> _EXERCISE DESCRIPTION_:
Nothing is needed except the lines below that run from the one with "right hip: (216, 270)" through the one with "right shoulder: (116, 184)", repeated exactly.

> _DATA RECORDS_:
········

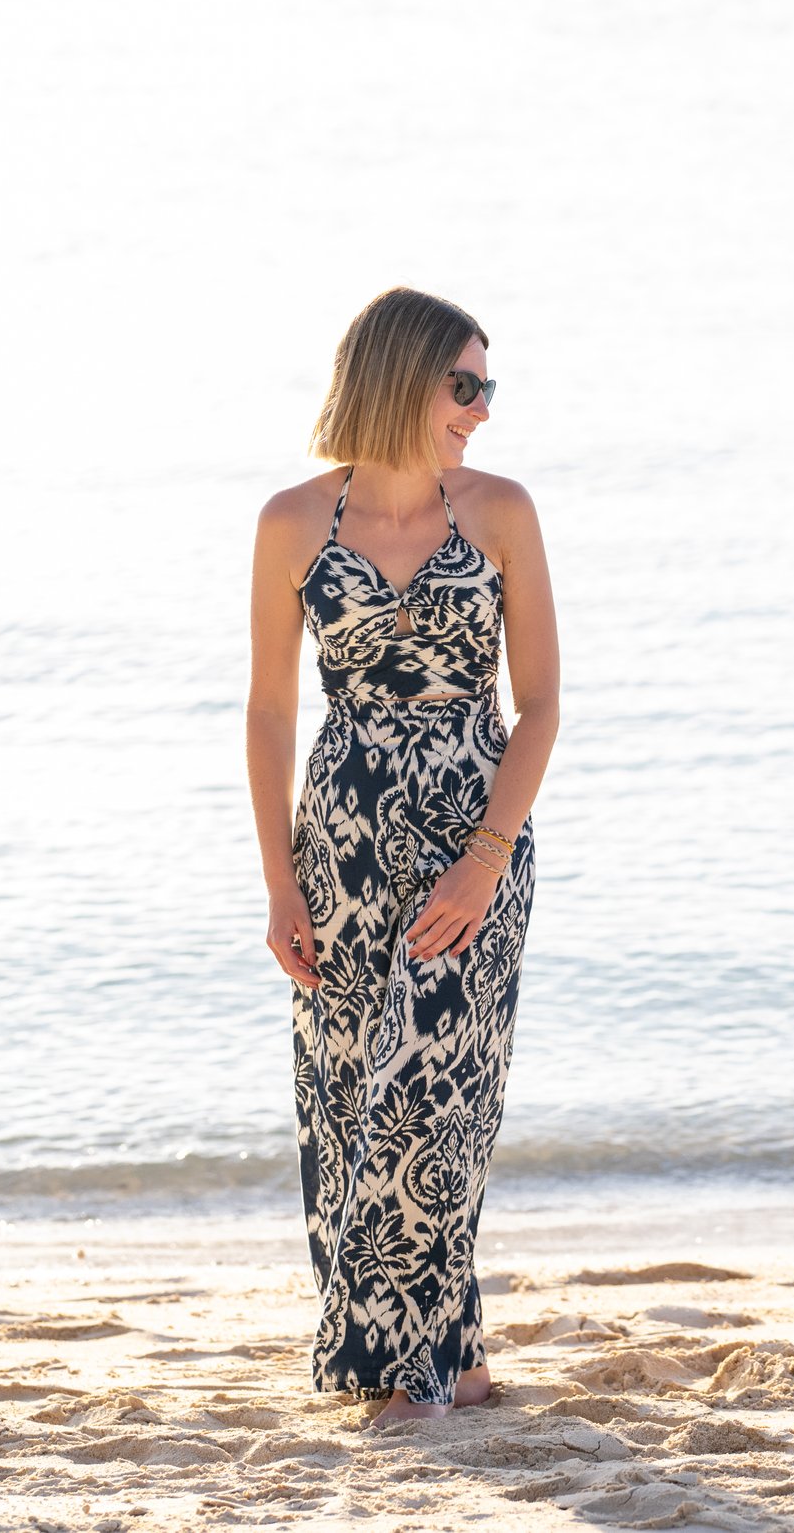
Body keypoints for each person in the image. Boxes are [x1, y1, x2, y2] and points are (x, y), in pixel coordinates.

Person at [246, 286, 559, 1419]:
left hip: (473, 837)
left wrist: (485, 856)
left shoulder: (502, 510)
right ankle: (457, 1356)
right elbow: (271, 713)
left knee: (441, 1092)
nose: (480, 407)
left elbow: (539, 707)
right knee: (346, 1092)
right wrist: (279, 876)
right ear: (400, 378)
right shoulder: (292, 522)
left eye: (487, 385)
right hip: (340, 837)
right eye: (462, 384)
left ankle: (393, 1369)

········

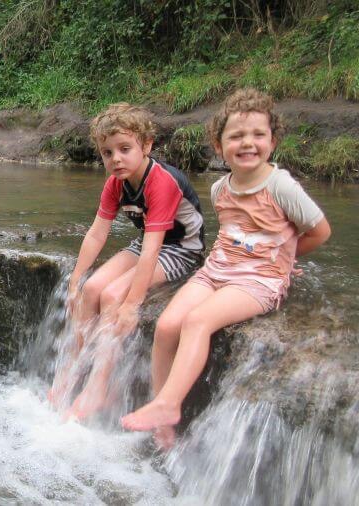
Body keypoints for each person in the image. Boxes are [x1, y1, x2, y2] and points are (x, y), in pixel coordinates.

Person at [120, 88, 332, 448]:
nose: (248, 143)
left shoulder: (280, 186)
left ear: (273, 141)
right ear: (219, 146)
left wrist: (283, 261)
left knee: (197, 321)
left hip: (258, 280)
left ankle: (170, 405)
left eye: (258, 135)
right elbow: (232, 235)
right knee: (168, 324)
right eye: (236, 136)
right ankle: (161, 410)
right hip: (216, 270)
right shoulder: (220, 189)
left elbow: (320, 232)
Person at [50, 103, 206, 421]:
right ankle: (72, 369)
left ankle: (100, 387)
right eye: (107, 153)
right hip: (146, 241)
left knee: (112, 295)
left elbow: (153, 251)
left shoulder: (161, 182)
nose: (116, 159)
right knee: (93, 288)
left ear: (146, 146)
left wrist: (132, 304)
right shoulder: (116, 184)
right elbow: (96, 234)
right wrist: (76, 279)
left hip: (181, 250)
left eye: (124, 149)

········

> _THE COMPLETED TASK_:
right hip: (216, 270)
right shoulder: (220, 189)
left elbow: (320, 232)
Person at [50, 103, 206, 421]:
right ankle: (72, 369)
left ankle: (100, 387)
right eye: (107, 153)
right hip: (146, 241)
left knee: (112, 295)
left elbow: (153, 251)
left shoulder: (161, 182)
nose: (116, 159)
right knee: (93, 288)
left ear: (146, 146)
left wrist: (132, 304)
right shoulder: (116, 184)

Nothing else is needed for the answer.